Thursday, February 27, 2014

It's Funny What You Can Pick Up from Watching TV

Last evening I stumbled across a documentary on America's B-2 stealth bomber on the Smithsonian Channel.  At one point there was an interview with an American engineering expert.   She mentioned that at the heart of stealth technology, it's all math.  Angles that will reflect radar waves back to the transmitter and give you away.   Angles that will deflect radar waves in helpful directions so they don't return to the transmitter and you remain radar invisible, that sort of thing.  Then she dropped what was, for me, a bombshell.

Guess where the Americans got all that genius-grade math?  It turns out the science originated in Russia.  The Americans managed to get their hands on a translated paper and - voila - they were away to the races.  Their first, primitive attempt was the angular F-117 lifted straight off the pages of the Russian paper.

Now, of course, the Americans have learned that you can make a stealth warplane that's more rounded and yet still meets the Russian specs for angles; airplanes like the F-35.

The F-35 embodies the Russian formulae plus advancements in radar-absorbing coatings and supporting electronics.  Some of those secrets have already been hacked out of contractor and defense department computers, allegedly by the Chinese.  The Chinese also got their hands on samples of America's coatings and electronics when they were allowed to filch whatever they liked from the RQ-170 Lockheed stealth drone that fell into Iranian hands, virtually intact.

So just how 'secret' is America's stealth technology advantage.  It's actually sounding less and less stealthy with each passing day.   Yet that's the key technology that's supposed to make up for every performance deficiency in the F-35.  Wowser.

While we're on the subject of this controversial warplane, The Ottawa Citizen ran a three-part opinion piece on why the F-35 is not the plane for Canada.  Here are the links.

These are a good read and well worth the time.  The author, Kyle Meema, has left out a couple of points but, overall, it's a solid indictment of the warplane that is the 'wrong choice for Canada.'


ThinkingManNeil said...

An excellent analysis of something that fails not only as a weapon system, but also as an airplane itself.
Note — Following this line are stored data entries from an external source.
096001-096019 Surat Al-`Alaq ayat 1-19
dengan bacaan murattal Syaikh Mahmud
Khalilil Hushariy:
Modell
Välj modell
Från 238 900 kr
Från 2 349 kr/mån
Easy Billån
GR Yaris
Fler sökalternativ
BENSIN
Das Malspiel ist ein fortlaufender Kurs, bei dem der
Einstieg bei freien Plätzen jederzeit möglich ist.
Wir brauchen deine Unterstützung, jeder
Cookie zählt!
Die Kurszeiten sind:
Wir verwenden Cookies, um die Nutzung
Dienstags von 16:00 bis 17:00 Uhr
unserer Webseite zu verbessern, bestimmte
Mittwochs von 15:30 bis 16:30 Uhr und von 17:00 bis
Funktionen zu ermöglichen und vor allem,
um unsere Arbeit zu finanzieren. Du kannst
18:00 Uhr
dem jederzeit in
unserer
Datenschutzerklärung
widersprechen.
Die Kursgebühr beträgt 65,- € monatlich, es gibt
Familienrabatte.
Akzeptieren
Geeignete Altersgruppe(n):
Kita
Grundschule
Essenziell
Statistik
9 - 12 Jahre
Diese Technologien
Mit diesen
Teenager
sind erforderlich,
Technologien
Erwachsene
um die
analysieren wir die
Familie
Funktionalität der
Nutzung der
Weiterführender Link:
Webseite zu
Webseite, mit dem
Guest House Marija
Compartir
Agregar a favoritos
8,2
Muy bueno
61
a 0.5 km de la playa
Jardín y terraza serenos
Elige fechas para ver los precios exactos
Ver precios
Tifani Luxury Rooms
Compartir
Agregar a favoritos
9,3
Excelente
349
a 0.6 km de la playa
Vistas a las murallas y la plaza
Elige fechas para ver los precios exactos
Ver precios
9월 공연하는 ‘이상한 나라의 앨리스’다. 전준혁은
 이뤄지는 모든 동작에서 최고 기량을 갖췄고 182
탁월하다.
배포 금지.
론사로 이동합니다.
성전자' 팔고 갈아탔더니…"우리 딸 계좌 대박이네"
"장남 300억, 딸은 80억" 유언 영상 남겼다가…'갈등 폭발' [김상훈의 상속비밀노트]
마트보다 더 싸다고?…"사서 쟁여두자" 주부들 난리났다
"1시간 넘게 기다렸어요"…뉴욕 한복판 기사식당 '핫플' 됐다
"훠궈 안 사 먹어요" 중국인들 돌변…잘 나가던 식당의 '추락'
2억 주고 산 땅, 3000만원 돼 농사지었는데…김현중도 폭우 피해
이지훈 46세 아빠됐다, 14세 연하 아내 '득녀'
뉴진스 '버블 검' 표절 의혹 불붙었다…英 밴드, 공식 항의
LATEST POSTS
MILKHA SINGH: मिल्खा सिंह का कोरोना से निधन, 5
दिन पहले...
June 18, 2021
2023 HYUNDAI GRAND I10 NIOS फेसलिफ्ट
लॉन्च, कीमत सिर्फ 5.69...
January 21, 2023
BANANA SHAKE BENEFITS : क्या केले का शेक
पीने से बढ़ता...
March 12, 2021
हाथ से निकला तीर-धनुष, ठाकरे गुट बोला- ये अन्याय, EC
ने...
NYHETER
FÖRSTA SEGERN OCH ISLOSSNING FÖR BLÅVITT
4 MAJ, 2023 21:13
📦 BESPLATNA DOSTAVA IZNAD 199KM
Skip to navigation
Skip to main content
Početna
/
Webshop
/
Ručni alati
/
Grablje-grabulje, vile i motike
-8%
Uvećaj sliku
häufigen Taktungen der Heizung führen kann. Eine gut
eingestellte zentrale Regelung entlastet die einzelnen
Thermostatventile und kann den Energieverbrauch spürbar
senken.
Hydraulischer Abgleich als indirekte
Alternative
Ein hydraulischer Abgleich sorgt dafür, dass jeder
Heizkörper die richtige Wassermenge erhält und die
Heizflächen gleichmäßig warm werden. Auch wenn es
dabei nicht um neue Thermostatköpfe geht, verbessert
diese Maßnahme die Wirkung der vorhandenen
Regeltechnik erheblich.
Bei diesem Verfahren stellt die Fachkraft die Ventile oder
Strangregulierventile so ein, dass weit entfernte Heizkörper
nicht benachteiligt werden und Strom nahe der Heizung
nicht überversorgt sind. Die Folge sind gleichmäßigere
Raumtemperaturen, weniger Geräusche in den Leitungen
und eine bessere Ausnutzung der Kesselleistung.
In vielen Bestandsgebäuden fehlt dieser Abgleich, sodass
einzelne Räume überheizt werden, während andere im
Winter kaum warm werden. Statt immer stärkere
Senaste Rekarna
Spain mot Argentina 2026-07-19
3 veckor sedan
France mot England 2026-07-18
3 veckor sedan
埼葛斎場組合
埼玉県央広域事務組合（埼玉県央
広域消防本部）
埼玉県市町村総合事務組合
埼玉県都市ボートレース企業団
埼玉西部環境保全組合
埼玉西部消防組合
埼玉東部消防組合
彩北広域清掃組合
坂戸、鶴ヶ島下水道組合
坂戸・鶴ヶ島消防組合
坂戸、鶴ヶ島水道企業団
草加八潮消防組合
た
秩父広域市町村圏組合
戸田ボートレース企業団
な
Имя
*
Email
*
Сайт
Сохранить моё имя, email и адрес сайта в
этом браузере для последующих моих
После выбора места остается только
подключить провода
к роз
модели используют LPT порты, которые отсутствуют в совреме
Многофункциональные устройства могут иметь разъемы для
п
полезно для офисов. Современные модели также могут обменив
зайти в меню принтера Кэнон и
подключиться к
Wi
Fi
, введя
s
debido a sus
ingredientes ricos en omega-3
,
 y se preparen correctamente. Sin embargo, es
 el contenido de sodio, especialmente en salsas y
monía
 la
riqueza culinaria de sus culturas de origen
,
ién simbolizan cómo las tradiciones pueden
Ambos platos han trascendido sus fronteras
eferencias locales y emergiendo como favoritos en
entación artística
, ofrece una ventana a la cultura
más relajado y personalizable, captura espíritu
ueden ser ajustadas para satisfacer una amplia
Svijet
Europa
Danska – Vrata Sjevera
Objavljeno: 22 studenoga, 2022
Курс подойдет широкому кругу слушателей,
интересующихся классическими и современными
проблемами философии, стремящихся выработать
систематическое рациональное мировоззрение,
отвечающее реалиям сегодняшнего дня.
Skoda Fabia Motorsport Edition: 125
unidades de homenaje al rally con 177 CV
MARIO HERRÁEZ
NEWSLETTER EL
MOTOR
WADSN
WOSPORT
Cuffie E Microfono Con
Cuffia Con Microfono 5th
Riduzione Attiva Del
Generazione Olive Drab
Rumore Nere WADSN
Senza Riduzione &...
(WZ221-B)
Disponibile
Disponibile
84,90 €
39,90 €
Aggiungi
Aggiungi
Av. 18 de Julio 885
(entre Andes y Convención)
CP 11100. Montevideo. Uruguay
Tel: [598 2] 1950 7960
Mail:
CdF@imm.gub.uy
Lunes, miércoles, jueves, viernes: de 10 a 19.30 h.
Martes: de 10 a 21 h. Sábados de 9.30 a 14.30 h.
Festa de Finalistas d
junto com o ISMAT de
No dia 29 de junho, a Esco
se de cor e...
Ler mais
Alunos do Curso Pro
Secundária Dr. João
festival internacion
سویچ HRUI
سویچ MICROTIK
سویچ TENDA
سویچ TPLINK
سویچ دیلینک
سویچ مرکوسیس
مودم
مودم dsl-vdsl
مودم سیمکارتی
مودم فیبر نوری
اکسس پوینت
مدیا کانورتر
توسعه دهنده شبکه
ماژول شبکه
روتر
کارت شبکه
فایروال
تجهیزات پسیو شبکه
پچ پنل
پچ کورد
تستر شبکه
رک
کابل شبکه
If Lockheed's legendary designer, Clarence "Kelly" Johnson, were still alive today he'd've likely never allowed it to leave the drawing board or, if forced to do so by the Pentagon. would've been too embarrassed with the resulting fiasco to put his or Lockheed's name to it.

I'm not persuaded with the Gripen. That it's a superb aircraft there is no doubt, but the lack of a second engine for the Canadian environs disqualifies it from the get-go in my book. If I really had to - even being a staunch anti-militarist - I'd choose the Rafale with its twin engines and demonstrable multi-role capabilities.

Either that or go buy some export versions of the Flanker and then scarf up all the soon-to-be-surplus A-10 Thunderbolts we can grab from Davis-Monthan that the Roger Ramjet ticket punchers in the USAF have always hated and wanted to dispose of because they were never zoomie enough for them...


The Mound of Sound said...

Yeah, it was a pretty good recap. As I said there were a couple of points overlooked. One is the dual engine redundancy factor.

From what I read some time ago, the CF-18 fleet has had about 60 engine-out events in which the aircraft was able to recover on its remaining engine. There were other instances in which engine accessories failed on one side but the a/c operated on the other component.

I have read that Canadian 18-pilots receive training in single-engine procedures.

The point is what happens if the '35 has an engine out anywhere in the north in February hundreds of miles from Cold Lake or Bagotville? What will be the F-35 attrition rate from bird strikes, FOD and other engine damage? What added costs are we looking at for attrition loss replacement due to single engine limitation?

The Air Force types already let slip that they foresee a follow on order to maintain a minimum force strength. This was, of course, denied by Harper and MacKay.